4. A lot of quirky stuff shows up, somewhat erratically, in the elements listing. We think they might be browser-dependent. We also see clicks that are double-counted, i.e. that are covered by more than one type of element on this list. We saw bits of HTML and js comments. Altogether, for a page with 38 possible images, links, etc we found lists of 50 clicked elements.

5. The Confetti view opens with all the clicks scattered all over the screen, quickly flying down to their actual locations on the screen shot. A cute animation, but it has a nice use --- if your page has a few really dense areas of clicks, you can't tell how many clicks are in the solidly-colored masses. The fly-down gives you a quick look at how many dots really are in those spots.

6. The heat map is cool-looking but really faint blushes of heat can be hard to see because the underlying screen shot can disguise them. We found a way to see the heat without the underlay - by choosing the "other" view and then unchoosing it by clicking on "other"again. In this mode, neither "live" or "other" or "both" is active --- and two new heat maps appear below the main one. The two new heat maps are the "live" one and the "other" one but they don't have the underlay.

7. The "time to click" feature in the confetti view is surprisingly interesting.

8. You can click on an individual piece of confetti and get a little report on just that click.

9. We analysts prefer the confetti view as long as there aren't too many clicks in all.

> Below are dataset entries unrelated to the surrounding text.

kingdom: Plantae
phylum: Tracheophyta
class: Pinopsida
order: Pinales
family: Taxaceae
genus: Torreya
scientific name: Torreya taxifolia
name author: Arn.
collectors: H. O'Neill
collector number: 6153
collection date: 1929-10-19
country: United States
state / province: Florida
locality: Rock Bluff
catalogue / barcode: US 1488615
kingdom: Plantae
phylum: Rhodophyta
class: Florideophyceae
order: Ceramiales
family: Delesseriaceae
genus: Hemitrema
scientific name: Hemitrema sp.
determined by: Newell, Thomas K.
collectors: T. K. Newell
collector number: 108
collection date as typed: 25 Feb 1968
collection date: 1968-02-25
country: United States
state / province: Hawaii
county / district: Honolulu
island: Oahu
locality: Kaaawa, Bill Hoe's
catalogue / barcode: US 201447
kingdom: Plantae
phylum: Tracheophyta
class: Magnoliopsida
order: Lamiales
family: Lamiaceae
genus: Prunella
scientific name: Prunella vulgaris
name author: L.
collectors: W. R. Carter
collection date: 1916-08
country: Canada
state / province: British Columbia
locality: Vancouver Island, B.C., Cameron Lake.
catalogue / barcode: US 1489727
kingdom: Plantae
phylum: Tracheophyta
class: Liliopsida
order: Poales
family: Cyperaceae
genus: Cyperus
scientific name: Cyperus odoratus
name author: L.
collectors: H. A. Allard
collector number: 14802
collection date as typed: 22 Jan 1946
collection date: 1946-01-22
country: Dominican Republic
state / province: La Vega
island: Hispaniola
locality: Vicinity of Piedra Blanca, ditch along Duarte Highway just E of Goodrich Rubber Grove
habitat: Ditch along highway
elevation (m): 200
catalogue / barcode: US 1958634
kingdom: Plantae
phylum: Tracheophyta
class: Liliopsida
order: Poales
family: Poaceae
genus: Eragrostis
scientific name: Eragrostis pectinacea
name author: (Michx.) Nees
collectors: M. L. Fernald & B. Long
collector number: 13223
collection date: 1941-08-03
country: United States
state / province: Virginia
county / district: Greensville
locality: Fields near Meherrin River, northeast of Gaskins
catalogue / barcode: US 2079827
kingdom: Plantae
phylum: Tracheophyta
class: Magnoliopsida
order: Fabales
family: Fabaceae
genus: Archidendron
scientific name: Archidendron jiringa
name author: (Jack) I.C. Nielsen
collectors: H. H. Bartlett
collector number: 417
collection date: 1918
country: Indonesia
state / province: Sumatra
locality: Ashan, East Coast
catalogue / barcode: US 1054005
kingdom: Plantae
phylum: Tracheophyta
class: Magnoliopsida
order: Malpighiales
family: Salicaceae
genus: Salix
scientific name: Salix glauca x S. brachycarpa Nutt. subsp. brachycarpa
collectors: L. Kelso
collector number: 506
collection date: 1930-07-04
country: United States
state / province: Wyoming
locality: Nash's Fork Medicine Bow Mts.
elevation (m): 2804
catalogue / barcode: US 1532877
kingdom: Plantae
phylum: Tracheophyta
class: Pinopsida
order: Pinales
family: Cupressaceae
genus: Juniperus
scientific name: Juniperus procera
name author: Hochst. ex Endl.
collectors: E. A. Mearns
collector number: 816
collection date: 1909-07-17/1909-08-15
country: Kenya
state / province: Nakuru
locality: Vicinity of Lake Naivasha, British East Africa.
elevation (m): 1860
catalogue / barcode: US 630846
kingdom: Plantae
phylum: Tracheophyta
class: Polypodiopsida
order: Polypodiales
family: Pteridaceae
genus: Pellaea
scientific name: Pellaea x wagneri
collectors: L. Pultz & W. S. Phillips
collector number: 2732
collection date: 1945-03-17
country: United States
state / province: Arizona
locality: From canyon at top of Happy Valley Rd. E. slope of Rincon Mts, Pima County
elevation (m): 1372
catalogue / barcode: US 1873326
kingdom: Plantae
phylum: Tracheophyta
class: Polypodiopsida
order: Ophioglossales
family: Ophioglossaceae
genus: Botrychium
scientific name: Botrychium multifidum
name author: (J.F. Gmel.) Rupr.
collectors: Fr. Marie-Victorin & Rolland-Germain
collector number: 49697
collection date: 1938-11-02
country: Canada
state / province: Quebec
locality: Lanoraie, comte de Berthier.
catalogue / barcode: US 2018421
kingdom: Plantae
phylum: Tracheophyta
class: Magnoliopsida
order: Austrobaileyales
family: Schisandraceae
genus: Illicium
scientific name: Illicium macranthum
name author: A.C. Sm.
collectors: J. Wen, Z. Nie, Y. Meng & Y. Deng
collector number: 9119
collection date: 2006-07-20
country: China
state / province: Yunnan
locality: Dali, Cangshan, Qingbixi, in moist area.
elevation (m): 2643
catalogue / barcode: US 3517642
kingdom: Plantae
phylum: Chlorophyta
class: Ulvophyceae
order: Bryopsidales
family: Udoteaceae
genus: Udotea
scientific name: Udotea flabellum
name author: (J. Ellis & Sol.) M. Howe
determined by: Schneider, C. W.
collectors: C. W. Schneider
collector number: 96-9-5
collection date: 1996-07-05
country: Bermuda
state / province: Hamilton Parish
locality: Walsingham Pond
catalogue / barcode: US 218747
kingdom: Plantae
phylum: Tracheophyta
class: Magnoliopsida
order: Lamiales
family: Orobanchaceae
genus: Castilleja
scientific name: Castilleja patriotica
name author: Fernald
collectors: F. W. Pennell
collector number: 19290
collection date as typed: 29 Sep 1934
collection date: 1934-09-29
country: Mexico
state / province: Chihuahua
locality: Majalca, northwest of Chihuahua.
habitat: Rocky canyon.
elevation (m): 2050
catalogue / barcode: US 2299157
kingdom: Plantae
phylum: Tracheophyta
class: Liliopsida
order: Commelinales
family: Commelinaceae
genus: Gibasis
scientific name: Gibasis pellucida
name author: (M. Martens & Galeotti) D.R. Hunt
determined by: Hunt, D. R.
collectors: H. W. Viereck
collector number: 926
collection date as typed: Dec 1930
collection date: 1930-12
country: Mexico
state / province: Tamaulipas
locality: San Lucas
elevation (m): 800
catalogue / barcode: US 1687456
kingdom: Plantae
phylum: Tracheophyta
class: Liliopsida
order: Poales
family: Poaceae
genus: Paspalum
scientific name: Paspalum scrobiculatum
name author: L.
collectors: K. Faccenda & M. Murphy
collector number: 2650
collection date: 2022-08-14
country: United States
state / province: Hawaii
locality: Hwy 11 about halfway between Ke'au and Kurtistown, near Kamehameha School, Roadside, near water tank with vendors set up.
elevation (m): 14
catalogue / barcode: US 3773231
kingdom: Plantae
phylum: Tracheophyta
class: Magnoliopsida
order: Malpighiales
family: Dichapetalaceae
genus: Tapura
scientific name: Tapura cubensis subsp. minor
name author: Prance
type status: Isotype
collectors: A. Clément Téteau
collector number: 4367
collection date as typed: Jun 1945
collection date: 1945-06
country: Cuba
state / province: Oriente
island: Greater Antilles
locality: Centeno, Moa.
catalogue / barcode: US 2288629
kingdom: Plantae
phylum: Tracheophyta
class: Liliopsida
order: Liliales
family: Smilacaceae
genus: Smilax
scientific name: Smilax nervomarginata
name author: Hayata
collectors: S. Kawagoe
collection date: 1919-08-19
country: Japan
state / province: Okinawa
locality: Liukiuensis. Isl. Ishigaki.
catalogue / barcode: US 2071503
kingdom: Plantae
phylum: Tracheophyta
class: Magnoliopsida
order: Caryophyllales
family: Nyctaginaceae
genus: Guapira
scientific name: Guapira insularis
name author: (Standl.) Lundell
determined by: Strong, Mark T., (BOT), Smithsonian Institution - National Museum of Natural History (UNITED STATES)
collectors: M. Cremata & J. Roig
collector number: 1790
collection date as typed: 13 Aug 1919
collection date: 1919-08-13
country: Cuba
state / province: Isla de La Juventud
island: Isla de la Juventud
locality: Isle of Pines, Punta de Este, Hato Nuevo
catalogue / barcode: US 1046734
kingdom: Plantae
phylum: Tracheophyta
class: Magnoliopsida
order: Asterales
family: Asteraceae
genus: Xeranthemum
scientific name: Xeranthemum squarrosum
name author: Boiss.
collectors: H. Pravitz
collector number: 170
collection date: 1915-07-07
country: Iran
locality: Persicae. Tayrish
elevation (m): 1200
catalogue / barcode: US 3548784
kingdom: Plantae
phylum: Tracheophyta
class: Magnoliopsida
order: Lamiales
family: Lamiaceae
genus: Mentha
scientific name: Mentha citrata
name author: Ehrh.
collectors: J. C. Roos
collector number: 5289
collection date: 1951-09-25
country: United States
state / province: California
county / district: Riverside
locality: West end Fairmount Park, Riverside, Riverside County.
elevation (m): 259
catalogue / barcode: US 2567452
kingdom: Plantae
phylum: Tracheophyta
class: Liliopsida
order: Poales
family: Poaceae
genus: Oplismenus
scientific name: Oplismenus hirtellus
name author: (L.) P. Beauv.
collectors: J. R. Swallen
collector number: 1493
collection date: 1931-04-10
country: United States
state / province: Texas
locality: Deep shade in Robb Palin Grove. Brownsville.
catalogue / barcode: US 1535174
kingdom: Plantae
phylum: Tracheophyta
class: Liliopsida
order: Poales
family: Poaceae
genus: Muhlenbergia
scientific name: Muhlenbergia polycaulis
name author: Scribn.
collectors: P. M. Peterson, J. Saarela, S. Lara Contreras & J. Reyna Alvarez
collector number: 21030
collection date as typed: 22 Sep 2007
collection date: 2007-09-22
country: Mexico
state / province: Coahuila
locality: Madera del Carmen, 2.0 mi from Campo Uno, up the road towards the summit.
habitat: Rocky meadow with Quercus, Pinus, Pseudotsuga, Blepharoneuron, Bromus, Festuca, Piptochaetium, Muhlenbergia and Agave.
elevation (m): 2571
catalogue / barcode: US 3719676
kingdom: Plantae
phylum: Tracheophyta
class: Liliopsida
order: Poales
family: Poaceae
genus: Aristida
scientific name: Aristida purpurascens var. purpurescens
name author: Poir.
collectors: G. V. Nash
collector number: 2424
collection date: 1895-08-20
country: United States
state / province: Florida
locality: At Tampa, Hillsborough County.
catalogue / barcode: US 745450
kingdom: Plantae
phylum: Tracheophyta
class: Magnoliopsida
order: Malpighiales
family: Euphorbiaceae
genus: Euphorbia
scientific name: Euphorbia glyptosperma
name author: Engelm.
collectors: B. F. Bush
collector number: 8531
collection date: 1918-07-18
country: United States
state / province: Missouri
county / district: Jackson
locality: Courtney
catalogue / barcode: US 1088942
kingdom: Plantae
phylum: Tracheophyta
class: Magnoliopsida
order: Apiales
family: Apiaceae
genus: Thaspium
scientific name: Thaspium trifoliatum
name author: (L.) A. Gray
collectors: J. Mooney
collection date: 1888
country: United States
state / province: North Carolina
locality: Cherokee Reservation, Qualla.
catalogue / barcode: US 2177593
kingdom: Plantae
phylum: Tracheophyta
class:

Clients are dazzled by the confetti view but they think the glow view is more executive-appropriate.

10. Crazy Egg's heat maps must be viewed through Firefox, not IE. IE7 shows all kinds of errors and misplacements.


Overall, we continue to be amazed at the value of Crazy Egg. It has some issues (particularly with tracked pages that resize according to browser resolution) but it is worth several times its price. We're waiting for some vendor to gobble it up and make it unavailable to everybody else.